#### Exercise data
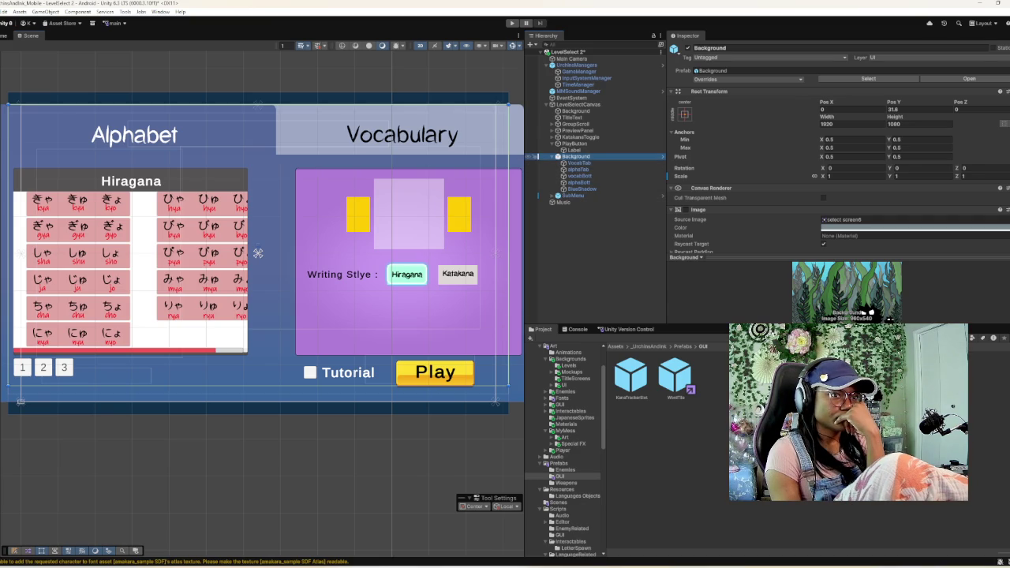
key(Left)
click(551, 163)
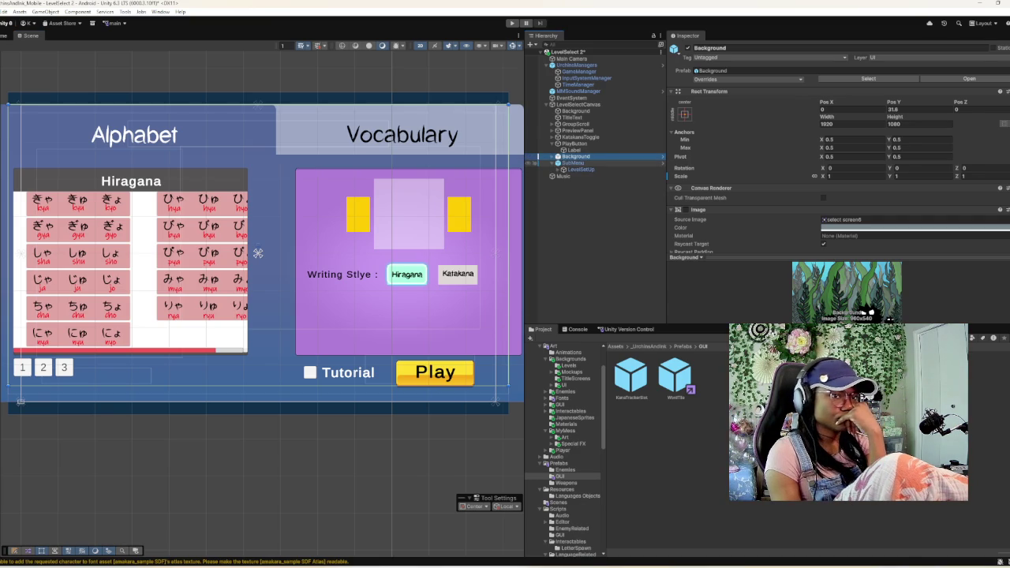
key(Down)
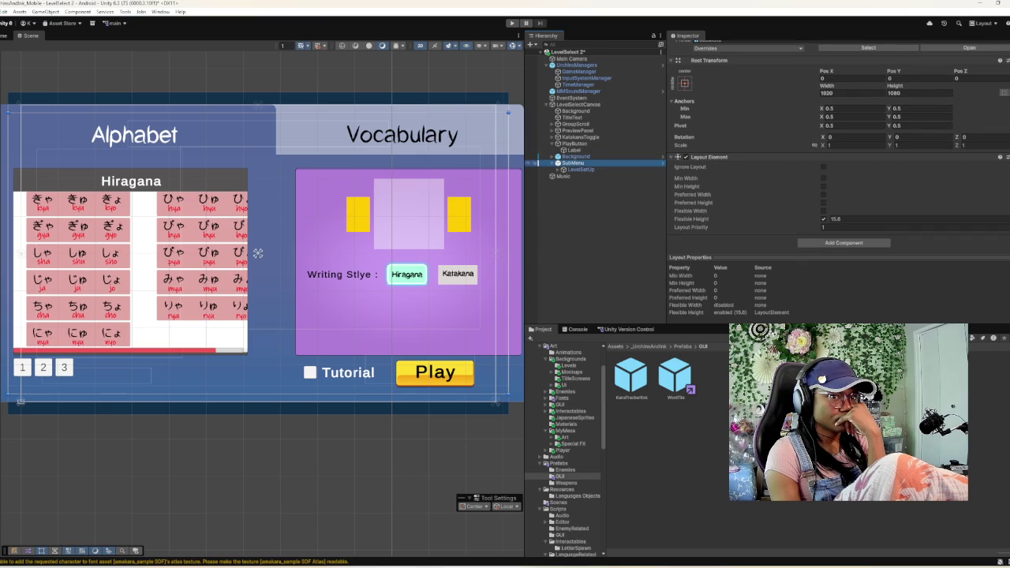
key(Down)
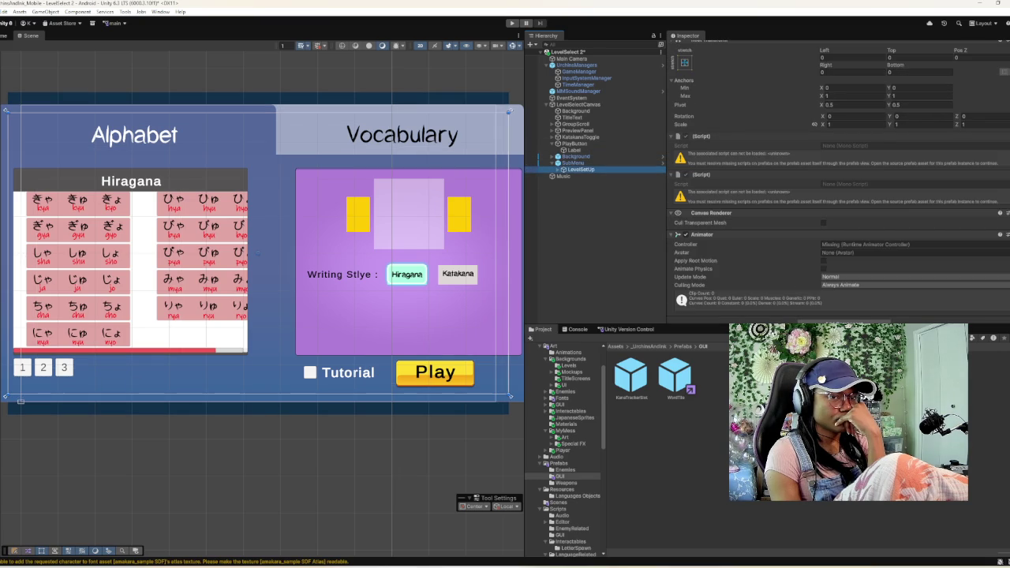
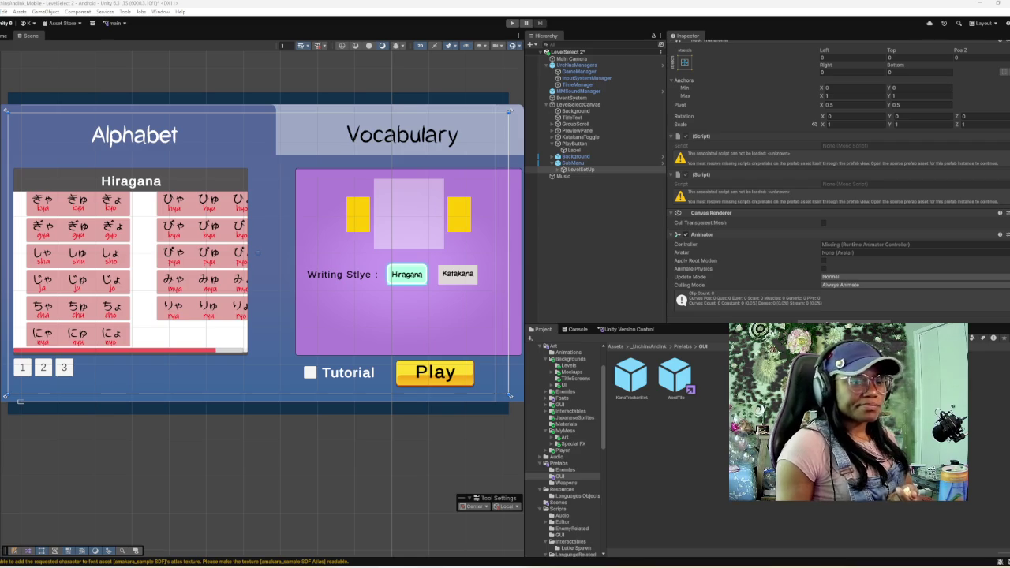
- Review LevelSelectCanvas's Level Select Screen script, then inspect LevelSetUp and its missing scripts
mouse_move(631, 565)
mouse_move(777, 536)
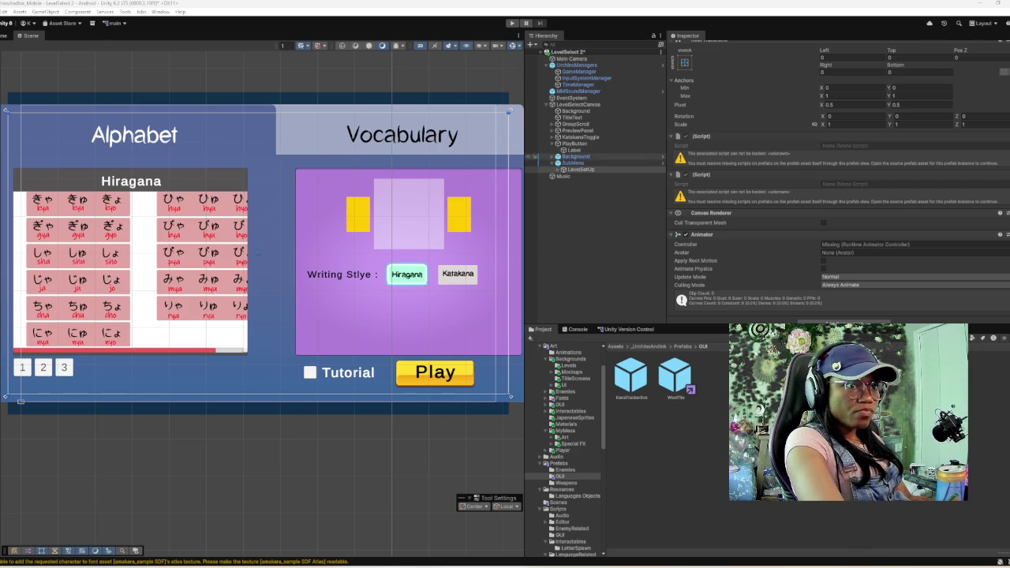
click(579, 104)
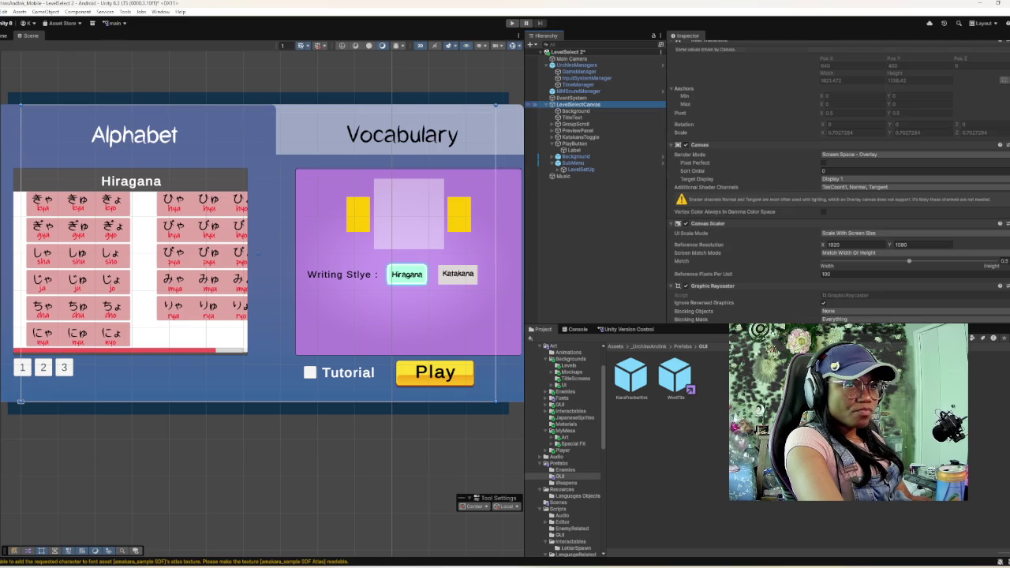
scroll(836, 181, down, 3)
scroll(836, 181, down, 2)
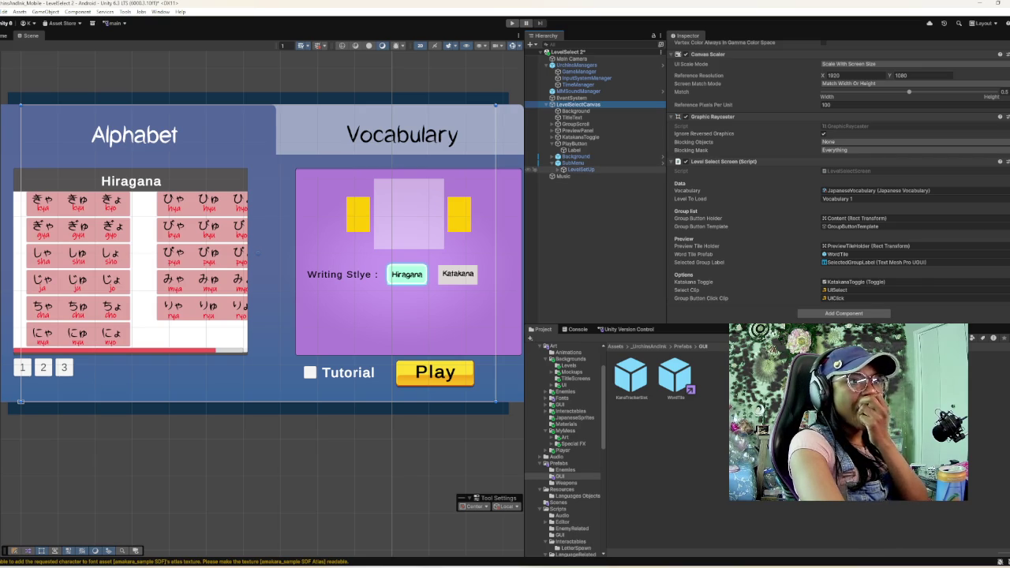
click(580, 169)
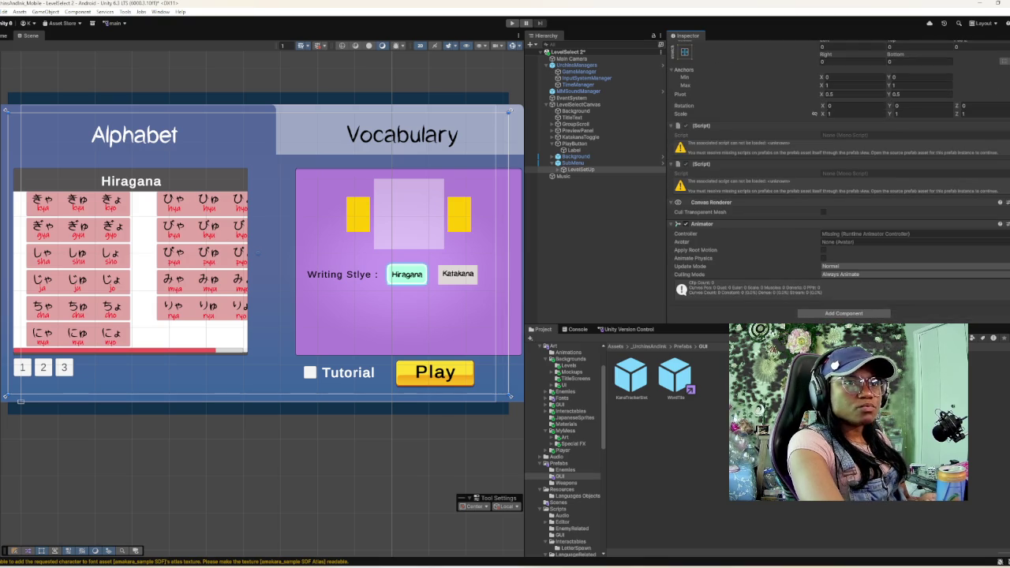
click(675, 125)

#### Exercise description
Pictures stay out; repeat all the rest of the records exactly.

#### Result below
key(Left)
click(551, 163)
key(Down)
key(Down)
- Review LevelSelectCanvas's Level Select Screen script, then inspect LevelSetUp and its missing scripts
mouse_move(631, 565)
mouse_move(777, 536)
click(579, 104)
scroll(836, 181, down, 3)
scroll(836, 181, down, 2)
click(580, 169)
click(675, 125)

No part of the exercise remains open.